Born in London, Piers trained at Chelsea School of Art in the 1970's and has been painting professionally ever since. He moved to West Sussex in 1980 and set up The Mill Studio Art School in 1994.
Painting mostly in oils, his subject matter has often been influenced by his travels (to The Alps and Europe) but he always returns to painting from the human form, London and local Sussex landscapes.
Pier's work has been exhibited in London, the provinces and abroad and can be found in private and corporate as well as public collections around the world. In June 2007 Piers won the University of Bath painting prize.
The paintings are very personal with a mischievous quality, bordering on the subversive. There is also the issue of the 'code' of colours often seen around the edge of his canvasses. These form a diary; a record of all the colours used to make the image and in the order they were made and used. For Piers, the edges of the picture are important, so is the geometry between the edge and the centre. The square is his most common format; primary red and blue form his initial drawing.
"Surface quality should be special" he says and all viewers should feel free to feel the surface of the work.
The Zimmer Stewart Gallery, based in Arundel, have shown Piers Ottey's work for a number of years now; James Stewart, founder and director says "Piers Ottey's exhibitions are always exciting, original and well attended. He is one of the few artists we have had sell-out shows with."
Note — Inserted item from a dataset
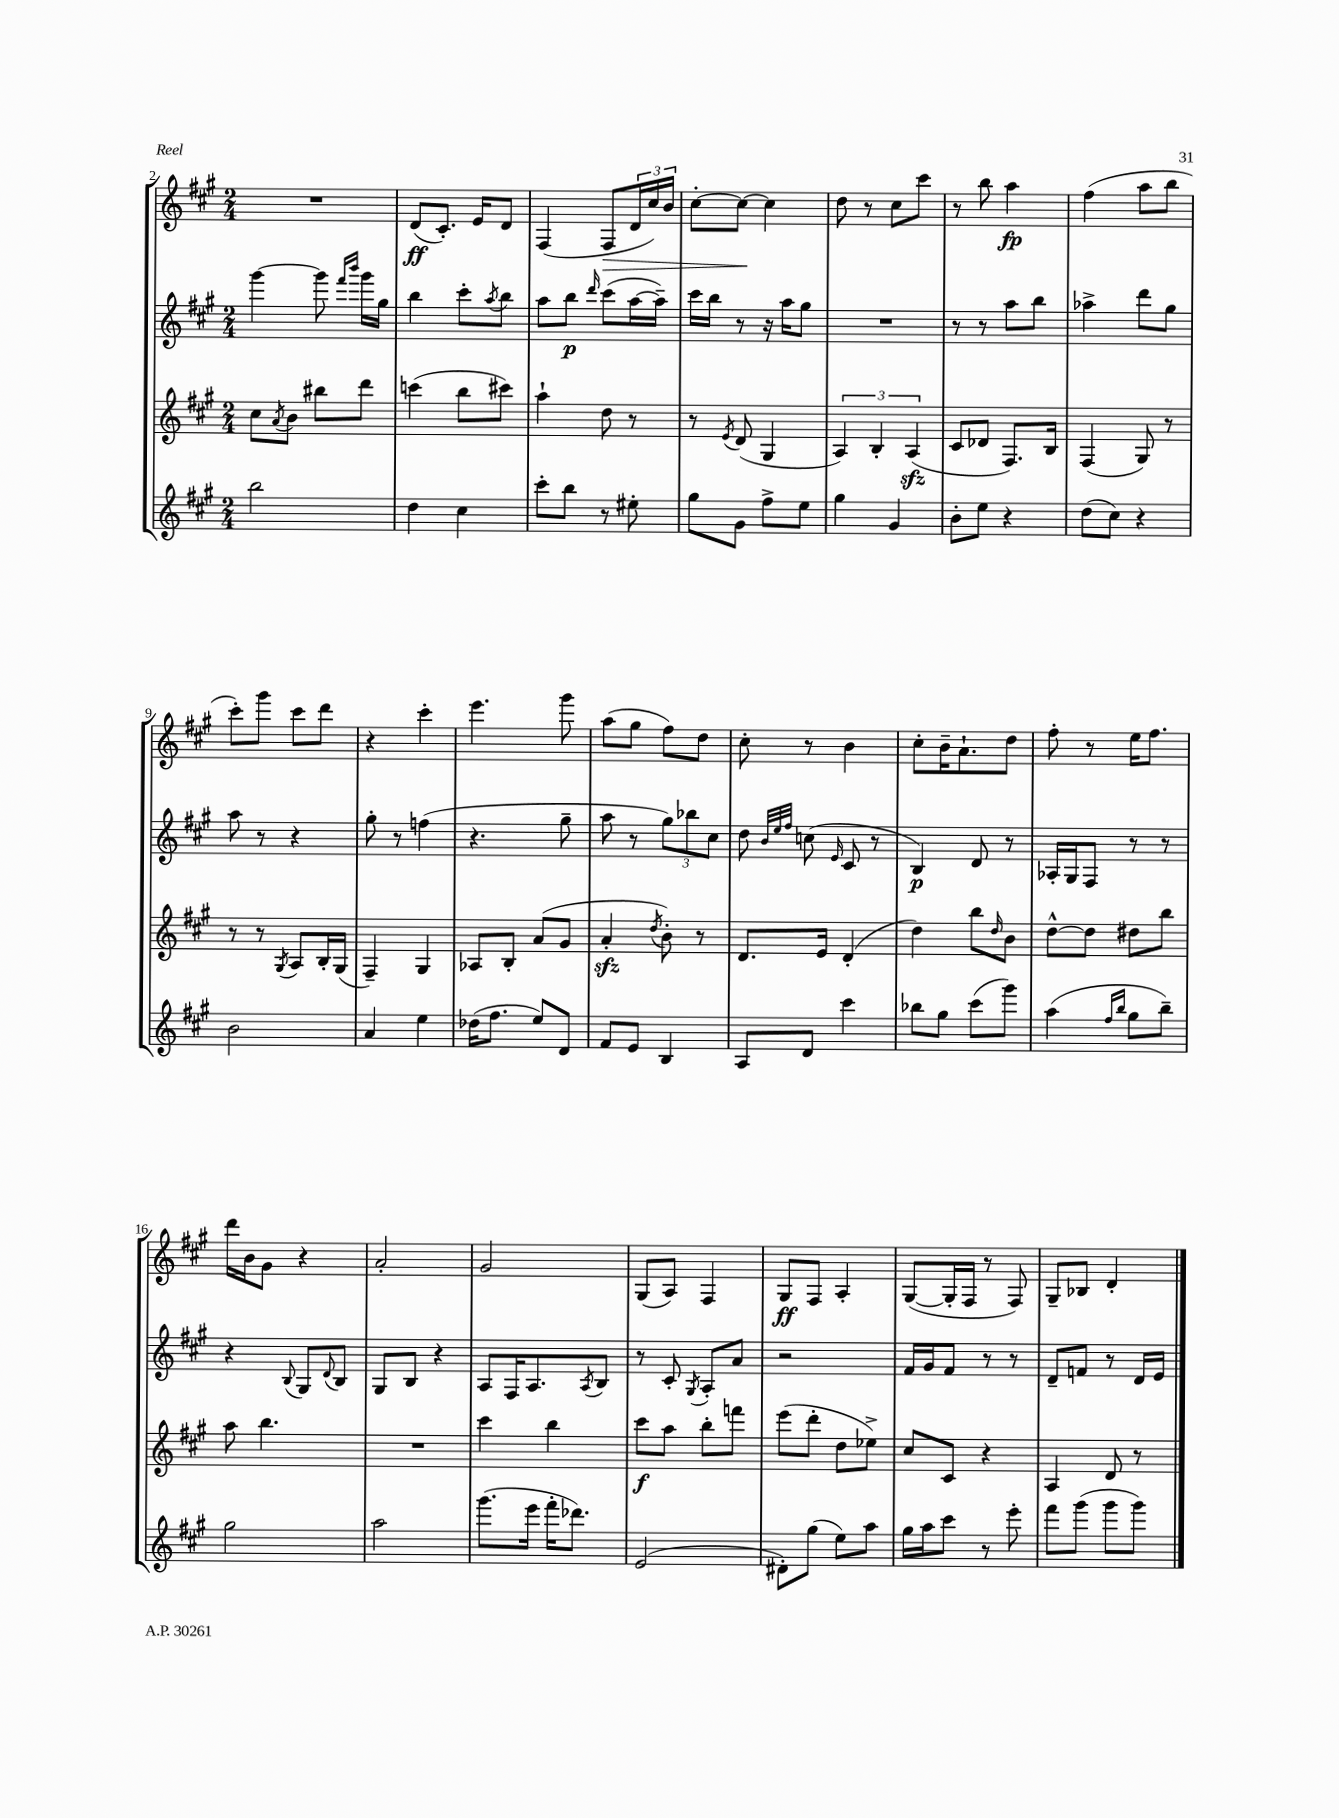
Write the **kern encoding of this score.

Mary Rose Beaumont, art historian and critic, writes "Artists with a sense of humour are agile, deft and defy categorisation, which is wonderfully refreshing when the work is as challenging as is Piers Ottey’s. He revels in his power to puzzle the viewer, both visually in the paintings and verbally in some of his titles. He has a propensity to leave out important features in his landscapes whilst still titling them as if they were there, in other words the artist plays at being a conjuror."